- [Text under study]
════════

Scoring schemes are proliferating in all branches of medicine. They can be useful ways of organizing clinical data, providing a structure to assess complex and heterogeneous disorders. But they are also very seductive. It is not always clear when to treat a person with highly toxic and potentially lethal chemotherapy; in this instance, Nimer recommended a bone marrow transplant, arguably the most drastic therapy available in hematology and oncology, a therapy that can cure or kill. Deciding whether a patient needs a marrow transplant, and when to perform it, is a profound responsibility. Fitting a patient into a spot on a grid that doesn't dictate a harsh therapy, like a marrow transplant, comes as a relief for the physician as well as the patient. But it would be a grave mistake. Relying on schemas also suits the hectic pace of today's clinical care. Bornstein was just one of dozens of patients the fellow would see in the course of a week. Algorithms and grids gave him shortcuts around the onerous process of assessing each of these dozens of complex cases. Nimer wanted to push him toward a difficult but necessary type of thinking about every patient.

 

 

In addition to his work with patients, Nimer oversees a large research program studying malignant blood diseases like lymphoma and leukemia. "I believe that my thinking in the clinic is helped by having a laboratory. If you do an experiment two times and you don't get results, then it doesn't make sense to do it the same way a third time. You have to ask yourself: What am I missing? How should I do it differently the next time? It is the same iterative process in the clinic. If you are taking care of someone and he is not getting better, then you have to think of a new way to treat him, not just keep giving him the same therapy. You also have to wonder whether you are missing something."

This seemingly obvious set of statements is actually a profound realization, because it is much easier both psychologically and logistically for a doctor to keep treating a serious disease with a familiar therapy even when the disease is not responding. In hematology and oncology, diseases often are difficult to cure. Specialists sometimes say privately, "It's a bad disease," meaning that it is complex and often resistant to textbook therapies. But repeatedly affirming how severe a certain type of lymphoma usually is, how aggressive a certain leukemia can be, has a subtle psychological effect. The mantra "It's a bad disease" can shift the burden of thinking off the specialist. Instead of struggling to come at the malady from a different angle, seeking its vulnerable point by adding other drugs or customizing a regimen, the physician, in essence, surrenders. This surrender is not conscious, but an astute patient can pick up on the fact that his doctor is sticking with the same treatment, not taking the risk of devising a novel, individual approach when the condition is not improving, because "it's a bad disease."

════════

- [Dataset content]
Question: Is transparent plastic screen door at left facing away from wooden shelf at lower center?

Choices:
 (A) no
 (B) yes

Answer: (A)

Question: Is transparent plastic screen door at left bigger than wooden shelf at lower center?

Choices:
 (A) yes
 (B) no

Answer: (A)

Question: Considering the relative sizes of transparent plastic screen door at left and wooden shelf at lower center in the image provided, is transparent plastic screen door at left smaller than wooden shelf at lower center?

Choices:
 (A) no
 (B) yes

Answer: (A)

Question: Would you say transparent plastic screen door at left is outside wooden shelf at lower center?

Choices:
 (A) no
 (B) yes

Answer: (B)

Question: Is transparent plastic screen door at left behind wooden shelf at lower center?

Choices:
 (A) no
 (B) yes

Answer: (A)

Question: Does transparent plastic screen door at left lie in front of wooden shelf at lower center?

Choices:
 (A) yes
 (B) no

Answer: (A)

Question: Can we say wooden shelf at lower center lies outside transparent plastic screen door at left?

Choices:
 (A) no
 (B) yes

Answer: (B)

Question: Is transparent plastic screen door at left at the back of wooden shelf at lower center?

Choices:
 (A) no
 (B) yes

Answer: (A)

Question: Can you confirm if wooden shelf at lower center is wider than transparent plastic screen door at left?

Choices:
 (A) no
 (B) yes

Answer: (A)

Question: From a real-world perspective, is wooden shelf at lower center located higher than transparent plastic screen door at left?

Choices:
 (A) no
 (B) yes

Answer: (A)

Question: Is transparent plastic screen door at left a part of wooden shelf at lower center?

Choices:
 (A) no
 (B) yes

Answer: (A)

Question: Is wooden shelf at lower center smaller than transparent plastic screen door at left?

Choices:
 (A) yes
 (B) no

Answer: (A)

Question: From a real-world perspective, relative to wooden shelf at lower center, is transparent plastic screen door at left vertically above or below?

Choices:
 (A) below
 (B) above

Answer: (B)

════════

According to the text on scoring schemes and clinical thinking, what does Nimer oversee in addition to his work with patients?

He oversees a large research program studying malignant blood diseases like lymphoma and leukemia.